Amélie Racine, Pier-Luc Viau et Catherine Goueth entourrés des esneignants du programme Techniques agricoles de La Cité.
Chaque année, AgriCité permet aux étudiants des programmes d’agriculture du Collège de terminer l’année sur une bonne note. Jeudi dernier, l’événement a permis de saluer les diplômés des 10 dernières années, en s’attardant sur le parcours de trois d’entre eux: Pier-Luc Viau, Amélie Racine et Catherine Goueth. C’était aussi pour eux l’opportunité d’entendre des professionnels du milieu échanger sur les initiatives régionales et la vitalité rurale.
La relève se fait rare
Appelés à identifier les maillons fragiles du système alimentaire, les panélistes ont immédiatement pointé du doigt le manque de relève agricole. « Pour nous, c’est un dossier préoccupant », indique la présidente de l’Union des cultivateurs franco-ontariens, Renée-Claude Goulet. « Il y a de moins en moins de terres à cause du développement urbain et celles qui restent sont financièrement inaccessibles. »

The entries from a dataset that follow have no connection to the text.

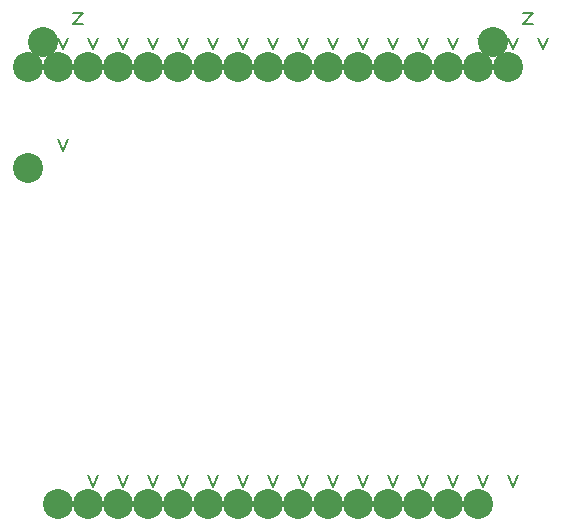
<source format=gbr>
G04 DesignSpark PCB Gerber Version 10.0 Build 5299*
%FSLAX35Y35*%
%MOIN*%
%ADD10C,0.00500*%
%ADD83C,0.10000*%
X0Y0D02*
D02*
D10*
X40250Y133687D02*
X41813Y129937D01*
X43375Y133687D01*
X40250Y167437D02*
X41813Y163687D01*
X43375Y167437D01*
X45250Y175821D02*
X48375D01*
X45250Y172071D01*
X48375D01*
X50250Y21687D02*
X51813Y17937D01*
X53375Y21687D01*
X50250Y167437D02*
X51813Y163687D01*
X53375Y167437D01*
X60250Y21687D02*
X61813Y17937D01*
X63375Y21687D01*
X60250Y167437D02*
X61813Y163687D01*
X63375Y167437D01*
X70250Y21687D02*
X71813Y17937D01*
X73375Y21687D01*
X70250Y167437D02*
X71813Y163687D01*
X73375Y167437D01*
X80250Y21687D02*
X81813Y17937D01*
X83375Y21687D01*
X80250Y167437D02*
X81813Y163687D01*
X83375Y167437D01*
X90250Y21687D02*
X91813Y17937D01*
X93375Y21687D01*
X90250Y167437D02*
X91813Y163687D01*
X93375Y167437D01*
X100250Y21687D02*
X101813Y17937D01*
X103375Y21687D01*
X100250Y167437D02*
X101813Y163687D01*
X103375Y167437D01*
X110250Y21687D02*
X111813Y17937D01*
X113375Y21687D01*
X110250Y167437D02*
X111813Y163687D01*
X113375Y167437D01*
X120250Y21687D02*
X121813Y17937D01*
X123375Y21687D01*
X120250Y167437D02*
X121813Y163687D01*
X123375Y167437D01*
X130250Y21687D02*
X131813Y17937D01*
X133375Y21687D01*
X130250Y167437D02*
X131813Y163687D01*
X133375Y167437D01*
X140250Y21687D02*
X141813Y17937D01*
X143375Y21687D01*
X140250Y167437D02*
X141813Y163687D01*
X143375Y167437D01*
X150250Y21687D02*
X151813Y17937D01*
X153375Y21687D01*
X150250Y167437D02*
X151813Y163687D01*
X153375Y167437D01*
X160250Y21687D02*
X161813Y17937D01*
X163375Y21687D01*
X160250Y167437D02*
X161813Y163687D01*
X163375Y167437D01*
X170250Y21687D02*
X171813Y17937D01*
X173375Y21687D01*
X170250Y167437D02*
X171813Y163687D01*
X173375Y167437D01*
X180250Y21687D02*
X181813Y17937D01*
X183375Y21687D01*
X180250Y167437D02*
X181813Y163687D01*
X183375Y167437D01*
X190250Y21687D02*
X191813Y17937D01*
X193375Y21687D01*
X190250Y167437D02*
X191813Y163687D01*
X193375Y167437D01*
X195250Y175821D02*
X198375D01*
X195250Y172071D01*
X198375D01*
X200250Y167437D02*
X201813Y163687D01*
X203375Y167437D01*
D02*
D83*
X30250Y124000D03*
Y157750D03*
X35250Y166134D03*
X40250Y12000D03*
Y157750D03*
X50250Y12000D03*
Y157750D03*
X60250Y12000D03*
Y157750D03*
X70250Y12000D03*
Y157750D03*
X80250Y12000D03*
Y157750D03*
X90250Y12000D03*
Y157750D03*
X100250Y12000D03*
Y157750D03*
X110250Y12000D03*
Y157750D03*
X120250Y12000D03*
Y157750D03*
X130250Y12000D03*
Y157750D03*
X140250Y12000D03*
Y157750D03*
X150250Y12000D03*
Y157750D03*
X160250Y12000D03*
Y157750D03*
X170250Y12000D03*
Y157750D03*
X180250Y12000D03*
Y157750D03*
X185250Y166134D03*
X190250Y157750D03*
X0Y0D02*
M02*

</source>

Un constat que partage le chercheur universitaire Sylvain Charlebois: « Au Canada, il manque de capitaux. La transformation agroalimentaire est anémique. On a des producteurs, mais on manque d’acheteurs. Il y a de beaux exemples comme à Leamington, où la communauté a repris les activités d’une usine de transformation de tomates. Le gouvernement investit 50 milliards dans la filière batterie. Imaginez ce qu’on ferait en agroalimentaire avec ça », dit-il.
Participant elle aussi au forum, l’agricultrice gatinoise Caroline Chénier estime que l’agriculture urbaine rapproche l’agriculture des consommateurs. « Ils obtiennent des produits frais et peuvent comprendre d’où ils proviennent, comment ils sont cultivés. »
Embrasser la technologie
Mme Chénier voit dans la technologie, un outil qui lui permet de faire face à la pénurie de main-d’œuvre, tout en lui accordant plus de liberté: « Dans ma serre, le climat est contrôlé par ordinateur. Je peux apporter les changements que je veux à partir de chez moi ou de n’importe où sans avoir besoin d’aller physiquement dans la serre pour vérifier le taux d’humidité ou de chaleur. »
Un aspect que lui envie Renée-Claude Goulet. La ferme expérimentale d’Ottawa étant située dans des bâtiments patrimoniaux, l’adaptation aux nouvelles technologies est plus problématique.
Plus cher, le local?
Les panélistes réfutent unanimement l’idée préconçue que les fruits et légumes locaux sont plus chers que ceux qu’on trouve à l’épicerie, position qu’a d’ailleurs défendu le professeur Charlebois en s’appuyant sur des études récentes à cet effet. « La volatilité des prix est plus grande dans les marchés d’alimentation que chez les producteurs locaux », affirme-t-il.
La productrice en serre Caroline Chénier souligne que le prix de ses paniers de légumes ne varie pas, mais le consommateur profite de la surproduction qui arrive occasionnellement en trouvant plus de légumes de saison dans son panier que le prix payé ne le permettrait.
Parlant de surplus, les panélistes croient qu’il reste du travail à faire pour éviter le gaspillage. « Les pommes poquées ne se vendent pas bien, mais elles peuvent être utilisées dans les écoles ou les hôpitaux sans problème. » D’autres participants prônent la mutualisation des achats et le réseautage pour trouver des façons de transformer les surplus de production en produit fini.
Un message
S’il est un message que les panélistes veulent passer aux décideurs, c’est de favoriser l’augmentation des investissements à risques, surtout dans les start-ups. En ce qui concerne les consommateurs, Caroline Chénier conclut avec ce message: « Les encouragements, c’est pour vos enfants sur la patinoire. Ce dont les agriculteurs ont besoin, ce n’est pas votre encouragement, c’est votre choix. Choisissez d’acheter local », demande-t-elle.